EZ Cap™ ER-mTurquoise2 Probe mRNA (m1Ψ)

mTurquoise2 itself is a cyan fluorescent protein with high brightness and stability, suitable for use in live cell imaging. Endoplasmic reticulum (ER) is one of the important organelles, and ER-mTurquoise2 protein can accurately locate to the ER by adding specific signal sequences, so as to realize the cyan fluorescence labeling of ER. The ER-mTurquoise2 fluorescent protein marker is ideal for studying ER related functions such as protein folding, calcium ion storage, and lipid synthesis, and its high light stability and brightness make it ideal for live cell imaging experiments to help better understand dynamic processes within cells.

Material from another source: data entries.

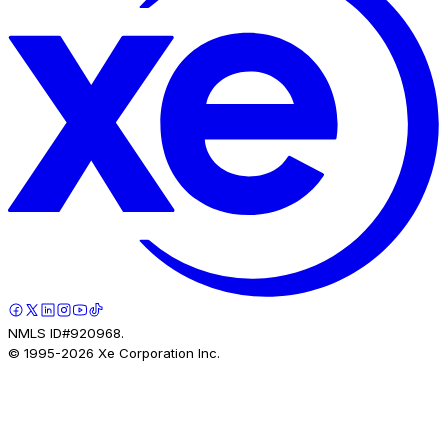
NMLS ID#920968.
© 1995-
2026
Xe Corporation Inc.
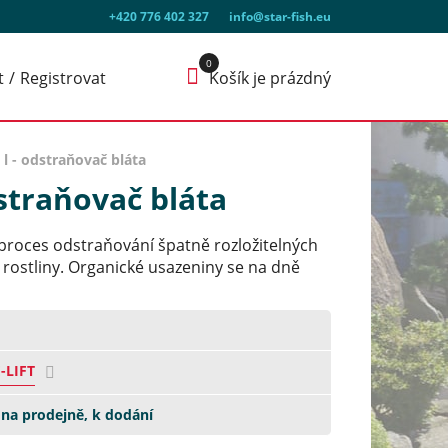
+420 776 402 327
info@star-fish.eu
t
Registrovat
Košík je prázdný
l - odstraňovač bláta
dstraňovač bláta
 proces odstraňování špatně rozložitelných
í rostliny. Organické usazeniny se na dně
-LIFT
na prodejně, k dodání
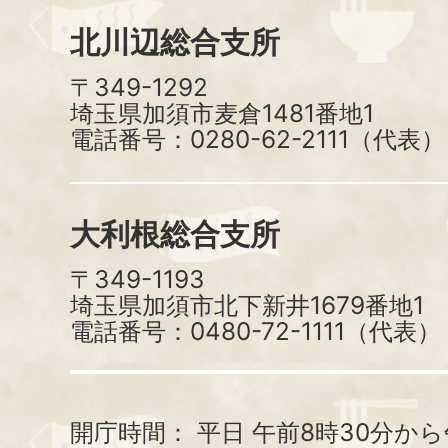
北川辺総合支所
〒349-1292
埼玉県加須市麦倉1481番地1
電話番号：0280-62-2111（代表）
大利根総合支所
〒349-1193
埼玉県加須市北下新井1679番地1
電話番号：0480-72-1111（代表）
開庁時間：
平日 午前8時30分から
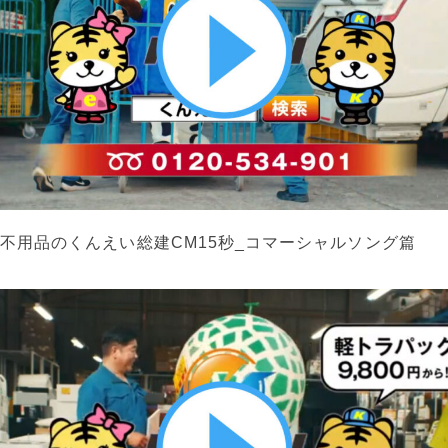
不用品のくんえい総建CM15秒_コマーシャルソング篇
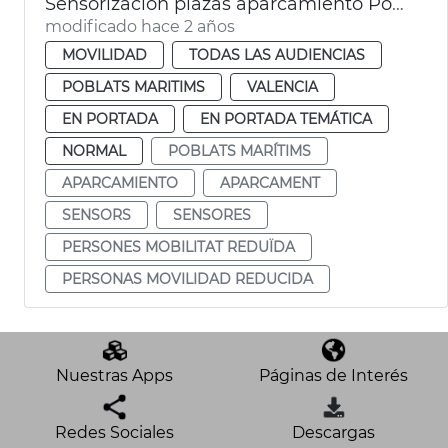
Sensorización plazas aparcamiento Poblats Marítims
modificado hace 2 años
MOVILIDAD
TODAS LAS AUDIENCIAS
POBLATS MARITIMS
VALENCIA
EN PORTADA
EN PORTADA TEMÁTICA
NORMAL
POBLATS MARÍTIMS
APARCAMIENTO
APARCAMENT
SENSORS
SENSORES
PERSONES MOBILITAT REDUÏDA
PERSONAS MOVILIDAD REDUCIDA
Nuestras Apps
Páginas de Interés
Redes Sociales
Descargas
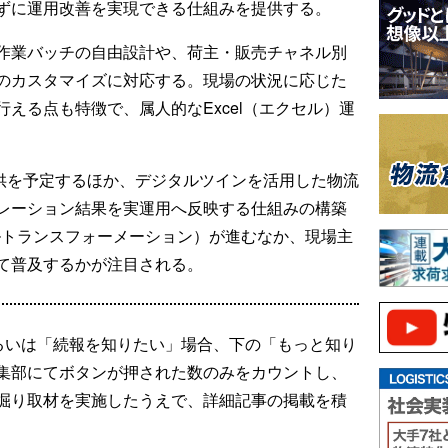
ずに運用改善を実現できる仕組みを提供する。
作業バッチの自由設計や、荷主・販売チャネル別
のカスタマイズに対応する。現場の状況に応じた
える点も特徴で、属人的なExcel（エクセル）運
の提供を予定するほか、デジタルツインを活用した物流
レーション結果を実運用へ反映する仕組みの構築
ルトランスフォーメーション）が進むなか、現場主
て普及するかが注目される。
るいは「続報を知りたい」場合、下の「もっと知り
集部にてボタンが押された数のみをカウントし、
掘り取材を実施したうえで、詳細記事の掲載を積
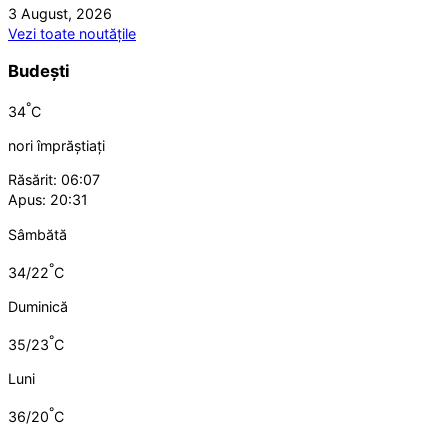
3 August, 2026
Vezi toate noutățile
Budești
°
34
C
nori împrăștiați
Răsărit: 06:07
Apus: 20:31
Sâmbătă
°
34/22
C
Duminică
°
35/23
C
Luni
°
36/20
C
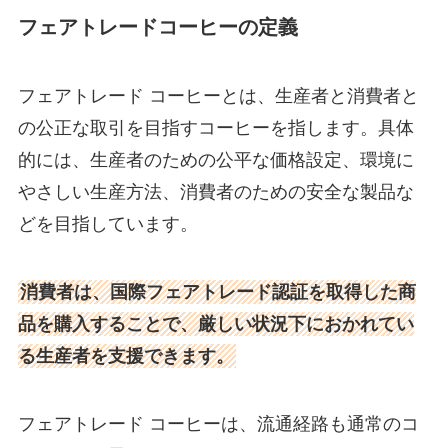
フェアトレードコーヒーの定義
フェアトレード コーヒーとは、生産者と消費者と
の公正な取引を目指すコーヒーを指します。具体
的には、生産者のための公平な価格設定、環境に
やさしい生産方法、消費者のための安全な製品な
どを目指しています。
消費者は、国際フェアトレード認証を取得した商
品を購入することで、厳しい状況下におかれてい
る生産者を支援できます。
フェアトレード コーヒーは、流通経路も通常のコ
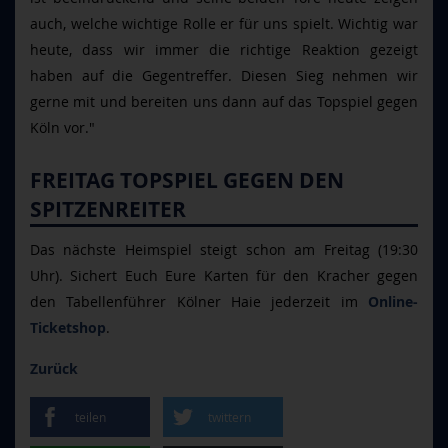
auch, welche wichtige Rolle er für uns spielt. Wichtig war
heute, dass wir immer die richtige Reaktion gezeigt
haben auf die Gegentreffer. Diesen Sieg nehmen wir
gerne mit und bereiten uns dann auf das Topspiel gegen
Köln vor."
FREITAG TOPSPIEL GEGEN DEN
SPITZENREITER
Das n
ächste Heimspiel steigt schon am Freitag (19:30
Uhr). Sichert Euch Eure Karten für den Kracher gegen
den Tabellenführer Kölner Haie jederzeit im
Online-
Ticketshop
.
Zurück
teilen
twittern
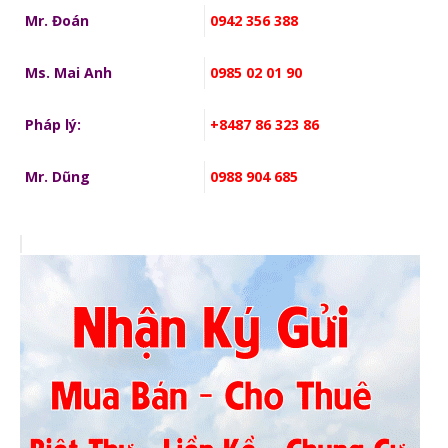
Mr. Đoán
0942 356 388
Ms. Mai Anh
0985 02 01 90
Pháp lý:
+8487 86 323 86
Mr. Dũng
0988 904 685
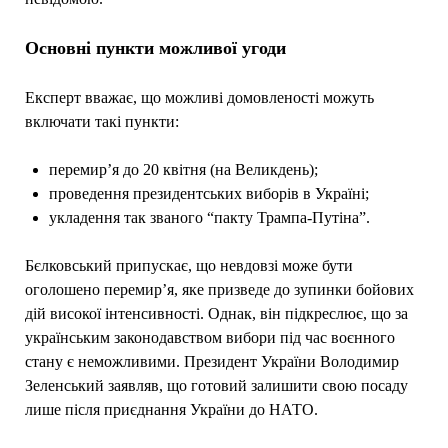
Основні пункти можливої угоди
Експерт вважає, що можливі домовленості можуть
включати такі пункти:
перемир’я до 20 квітня (на Великдень);
проведення президентських виборів в Україні;
укладення так званого “пакту Трампа-Путіна”.
Бєлковський припускає, що невдовзі може бути
оголошено перемир’я, яке призведе до зупинки бойових
дій високої інтенсивності. Однак, він підкреслює, що за
українським законодавством вибори під час воєнного
стану є неможливими. Президент України Володимир
Зеленський заявляв, що готовий залишити свою посаду
лише після приєднання України до НАТО.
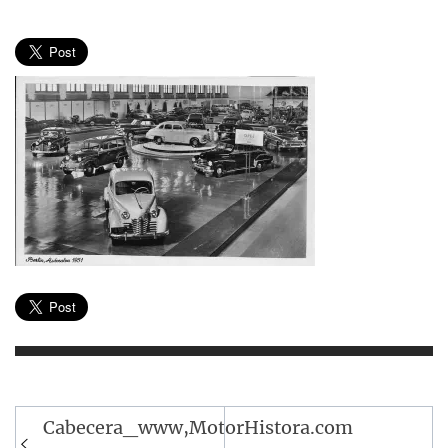
Navegación
Cabecera_www,MotorHistora.com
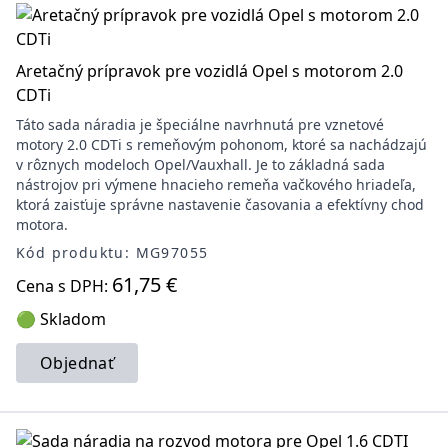
Aretačný prípravok pre vozidlá Opel s motorom 2.0
CDTi
Táto sada náradia je špeciálne navrhnutá pre vznetové
motory 2.0 CDTi s remeňovým pohonom, ktoré sa nachádzajú
v rôznych modeloch Opel/Vauxhall. Je to základná sada
nástrojov pri výmene hnacieho remeňa vačkového hriadeľa,
ktorá zaisťuje správne nastavenie časovania a efektívny chod
motora.
Kód produktu: MG97055
61,75 €
Cena s DPH:
🟢 Skladom
Objednať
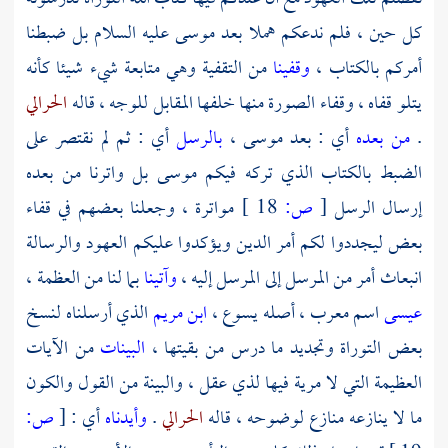
كل حين ، فلم ندعكم هملا بعد
موسى
عليه السلام بل ضبطنا
أمركم بالكتاب ،
وقفينا
من التقفية وهي متابعة شيء شيئا كأنه
يتلو قفاه ، وقفاء الصورة منها خلفها المقابل للوجه ، قاله
الحرالي
.
من بعده
أي : بعد
موسى
،
بالرسل
أي : ثم لم نقتصر على
الضبط بالكتاب الذي تركه فيكم
موسى
بل واترنا من بعده
إرسال الرسل
[
ص:
18 ]
مواترة ، وجعلنا بعضهم في قفاء
بعض ليجددوا لكم أمر الدين ويؤكدوا عليكم العهود والرسالة
انبعاث أمر من المرسل إلى المرسل إليه ،
وآتينا
بما لنا من العظمة ،
عيسى
اسم معرب ، أصله
يسوع
،
ابن مريم
الذي أرسلناه لنسخ
بعض التوراة وتجديد ما درس من بقيتها ،
البينات
من الآيات
العظيمة التي لا مرية فيها لذي عقل ، والبينة من القول والكون
ما لا ينازعه منازع لوضوحه ، قاله
الحرالي
.
وأيدناه
أي :
[
ص:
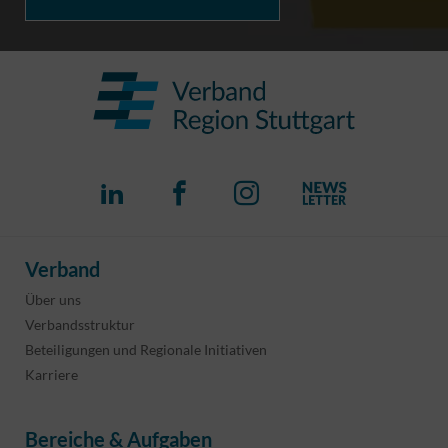
Verband
Über uns
Verbandsstruktur
Beteiligungen und Regionale Initiativen
Karriere
Bereiche & Aufgaben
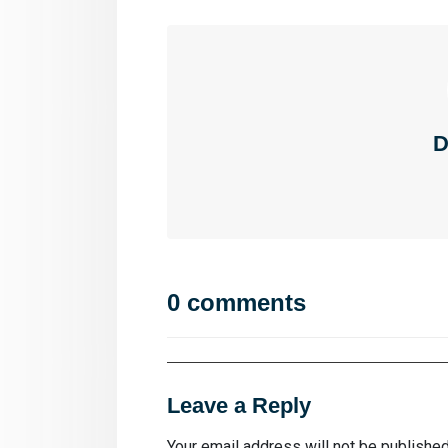
D
0 comments
Leave a Reply
Your email address will not be published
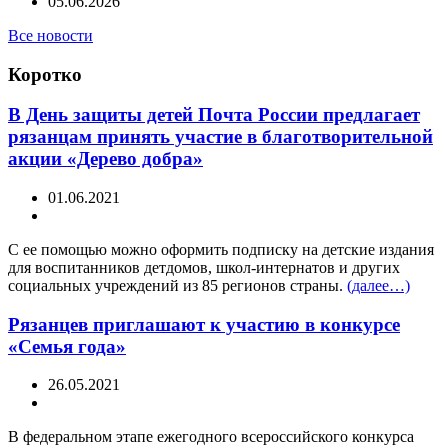
05.06.2026
Все новости
Коротко
В День защиты детей Почта России предлагает
рязанцам принять участие в благотворительной
акции «Дерево добра»
01.06.2021
С ее помощью можно оформить подписку на детские издания
для воспитанников детдомов, школ-интернатов и других
социальных учреждений из 85 регионов страны.
(далее…)
Рязанцев приглашают к участию в конкурсе
«Семья года»
26.05.2021
В федеральном этапе ежегодного всероссийского конкурса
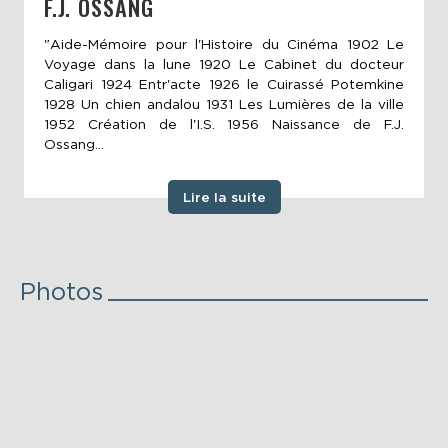
F.J. OSSANG
"Aide-Mémoire pour l'Histoire du Cinéma 1902 Le
Voyage dans la lune 1920 Le Cabinet du docteur
Caligari 1924 Entr'acte 1926 le Cuirassé Potemkine
1928 Un chien andalou 1931 Les Lumières de la ville
1952 Création de l'I.S. 1956 Naissance de F.J.
Ossang...
Lire la suite
Photos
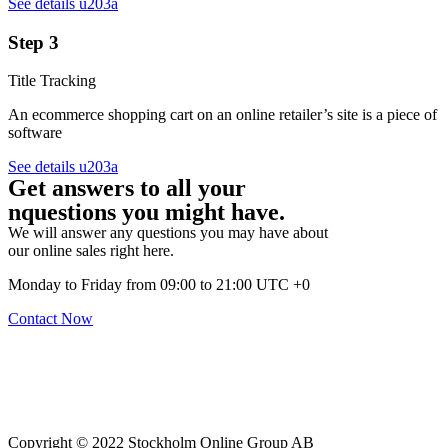
See details u203a
Step 3
Title Tracking
An ecommerce shopping cart on an online retailer’s site is a piece of
software
See details u203a
Get answers to all your
nquestions you might have.
We will answer any questions you may have about
our online sales right here.
Monday to Friday from 09:00 to 21:00 UTC +0
Contact Now
Copyright © 2022 Stockholm Online Group AB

EZ Cap™ ER-mTurquoise2 Probe mRNA (m1Ψ) is provided at a concentration of ~1 mg/ml with Cap1 structure. It is specifically used for the expression of cyan fluorescent protein markers in ER. There are currently two ways to cap mRNA: One is co-transcription method, by adding Cap analogues into the transcription process. The other is enzymatic Capping. After transcription, Cap0 capping is performed by Vaccinia virus Capping Enzyme (VCE), GTP and S-adenosylmethionine (SAM). The Cap0 is then generated into the Cap1 through 2´-O-Methyltransferase and SAM. Cap1 Capping can also be performed by adding VCE, 2´-O-Methyltransferase, GTP and SAM in a one-step process. Cap 1 structure is more ideal for mammalian systems and possess higher transcription efficiency than Cap 0 structure. The addition of N1-Methylpseudo-UTP(m1Ψ) and poly(A) tail suppress RNA-mediated innate immune activation and increase the stability and lifetime of the mRNA in vitro and in vivo. Poly(A) tail also plays an important role in enhancing the efficiency of translation initiation.